No hace falta ser Tennesee Williams para ver la sordidez de la historia, que Fournel, sin duda sobrepasado por su adoración fanática al deportista y a sus proezas en competición, apenas esboza ni juzga. Hay generosidad en esa decisión (y respeto a la memoria de los muertos), pero ¿acaso no está en ese otro Anquetil el verdadero potencial estético del personaje? ¿Acaso no radica ahí la clave psicológica y aun sociológica que debería fundamentar la épica de los cinco Tours? ¿Cómo puede ser que el novelista no vea que la gesta deportiva, a pesar de tanto oropel, es poco más que una minucia o un mero prólogo en comparación con ese drama doméstico? Se trata, en definitiva, de una cuestión de prioridades literarias; de saber dónde conviene poner el foco, de cuál es la fuerza estética del deporte más allá de sus propios rituales y sus símbolos, que son duda atractivos pero que no poseen la proyección y el alcance cognoscitivo que supuestamente atribuimos (al menos yo, que cada vez soy más pre-posmoderno) a las exploraciones novelísticas.

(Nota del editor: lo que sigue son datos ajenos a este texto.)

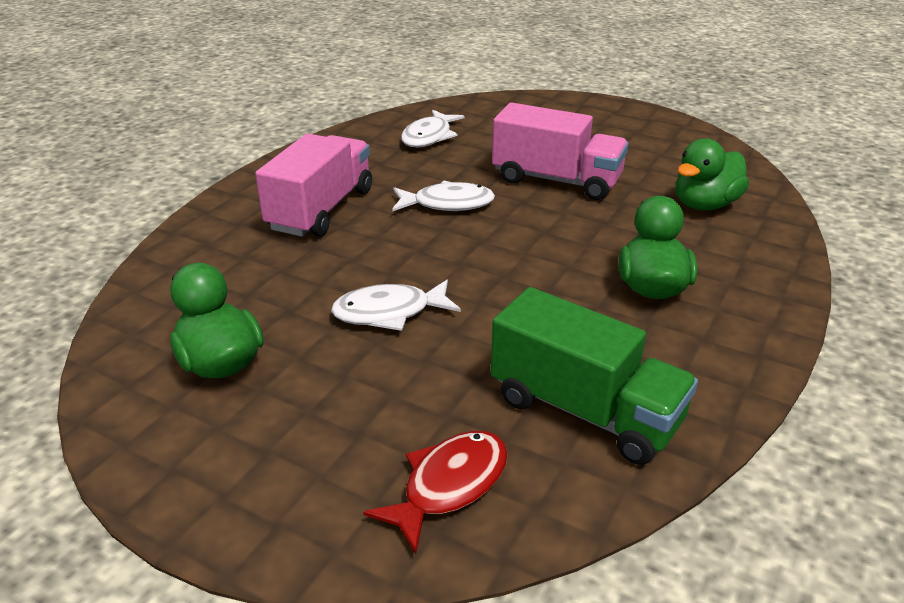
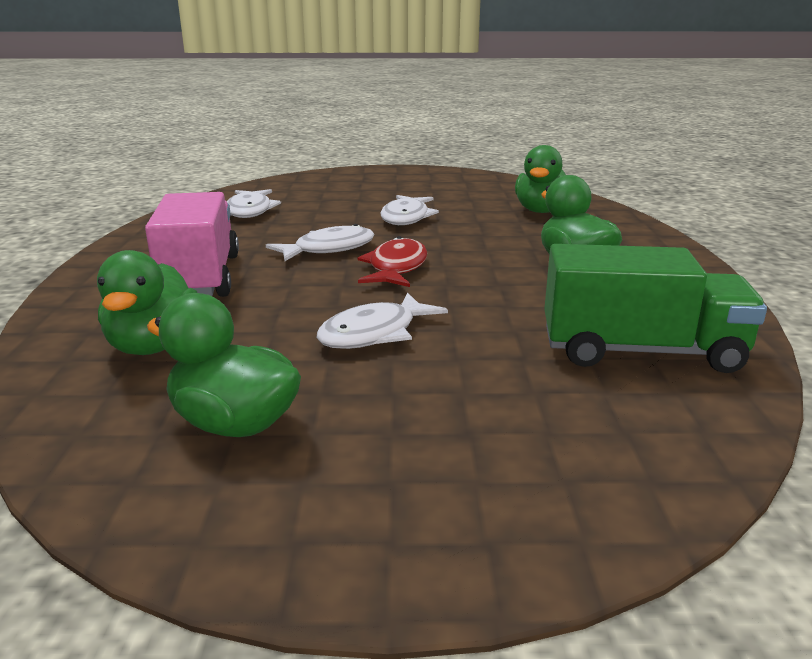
camera: 30 degrees left, 10 degrees down
(232, 272) = (154, 345): none -> green duck
(449, 486) = (611, 442): red fish -> red fish (396, 268)
(556, 180) = (406, 217): pink truck -> white fish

Mi conclusión es, ahora mismo, clarísima: la pasión por el deporte no garantiza los mejores resultados literarios. Por eso, es posible que mi futura novela deba dedicarse a deportes que no me interesan. Por ejemplo, el béisbol, que jamás he entendido. Pero como tengo resabios del antiamericanismo hispánico y ataques periódicos de descolonización cultural, me parece que buscaré otros deportes menos imperiales. A ver qué encuentro en la Wikipedia sobre el curling. O sobre la lucha canaria.